If any readers would be so kind as to offer their own version of the translation of a book as a whole or give a revised translation of particular fragments, they can send it to the address moderator@mera.com.ru . Both original Russian text and the English language version belong to the Non-Author culture, which implies their free distribution, so the interpreters, offering their optional translations and corrections, have neither moral nor ethical basis for exclusive copyright for the text, hereby offered to the readers.

The authors thank Russian students Maria Gerasimchuk, Dmitriy Orlov, Julia Shishkina, Yelizaveta Vasserman and Ivan Zuev for their devoted contribution in translating this book into English.

Foreword

This work concerns the outlook on economy and social life belonging to two men who are usually thought to be very different.

The first one is Henry Ford I, founder and head of «Ford Motors Company», one of the world’s largest automotive corporations. The other one is Joseph Stalin — a politician, sociologist and economist, whose world understanding and will were embodied in the foundation and prime of the Union of Soviet Socialist Republics, the «superstate № 2» of the 20th century, the «super concern» state.

Despite what used to be taught at schools about the fight between capitalism and socialism those two people share a similar view on normal social life. The difference lies in Henry Ford’s focusing mainly on microeconomy and relations between people as employees of a single enterprise, avoiding the issues of macroeconomy and building state institutions, while Joseph Stalin concentrated on the issues of developing political economy as a science, on cultural transformation and arranging the macroeconomy by the scheme of a «super concern» state, leaving the microeconomic issues to society’s creative force.

Thus they in fact complement each other and therefore pave the way to uniting the people of Russia and America as well as the people of the world in a common culture based on morals and ethics of a conscientious laborer.

But contemporaries as well as descendants refused to understand both of them. And the world has paid for this reluctance to understand with World War II followed by the «cold war» between NATO and the USSR and with the deformed globalization that is currently taking place.

Though this work quotes both Ford and Stalin extensively where it is necessary, those are merely quotations. Their heritage should be studied not by quotations but by their works in order to form a complete and coherent understanding of who and in what way was wrong or right.

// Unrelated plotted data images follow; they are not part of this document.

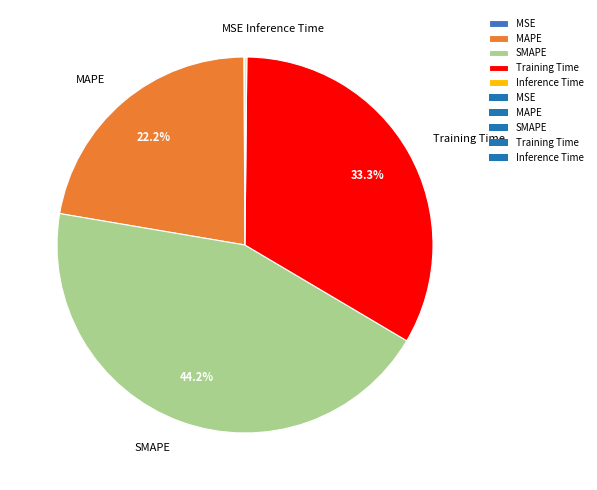

Is Training Time the majority of the pie?

No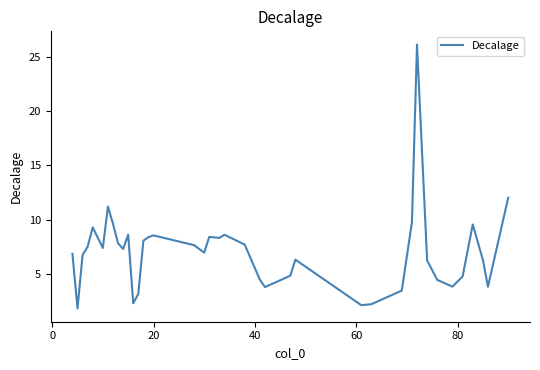

What is the difference between the second highest and minimum values?

10.2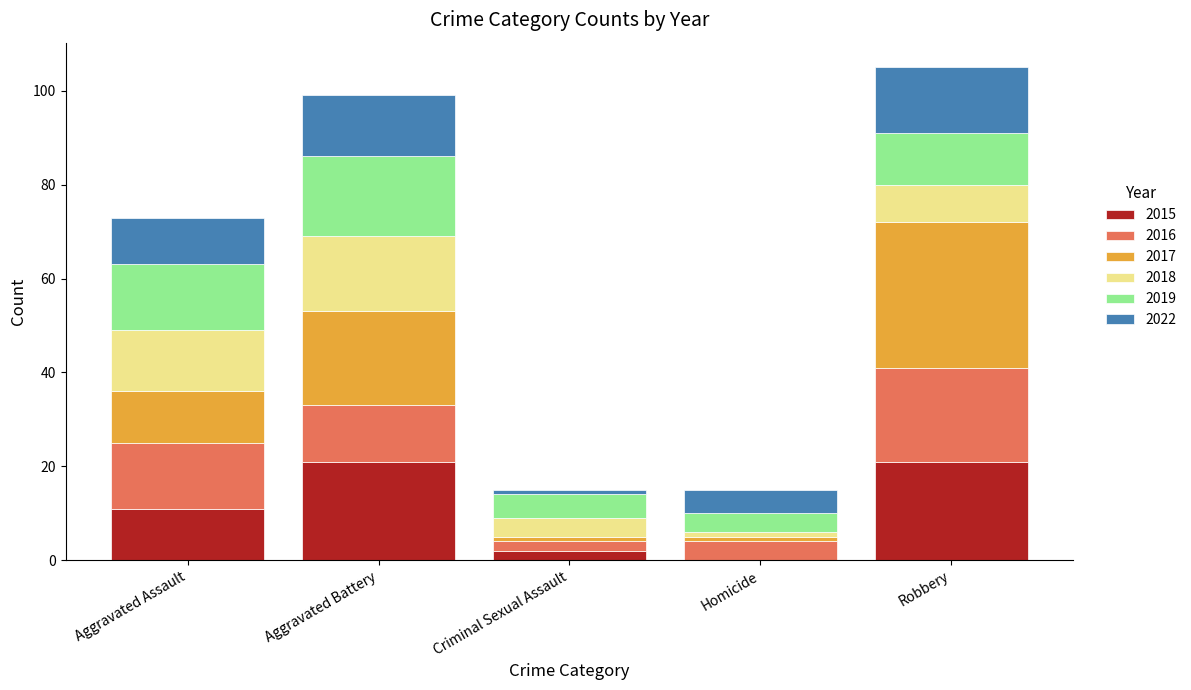

What is the average value of the 2015 series?

11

But if the heritage of Ford and Stalin is understood, expanded and realized then the historic perspective of all peoples will acquire a new, a better quality...

Part I

SOCIALLY USEFUL

Management Principles

Have Been Proclaimed Long Ago

1. Globalization

as a Means to Counter Globalization

«Anti-globalists» are people who for various reasons oppose «globalization». But most of them don’t bother about understanding what precisely they are fighting for and what precisely they oppose to. Therefore they get nothing but hooliganism as a result. Given such an essentially vague and purely nihilistic attitude to globalization the «anti-globalists» are no smaller an evil than the historically real «globalization», which they are so unhappy with. In order to choose none of the two evils one needs to become familiar with the social meaning of both the words and the phenomena they signify.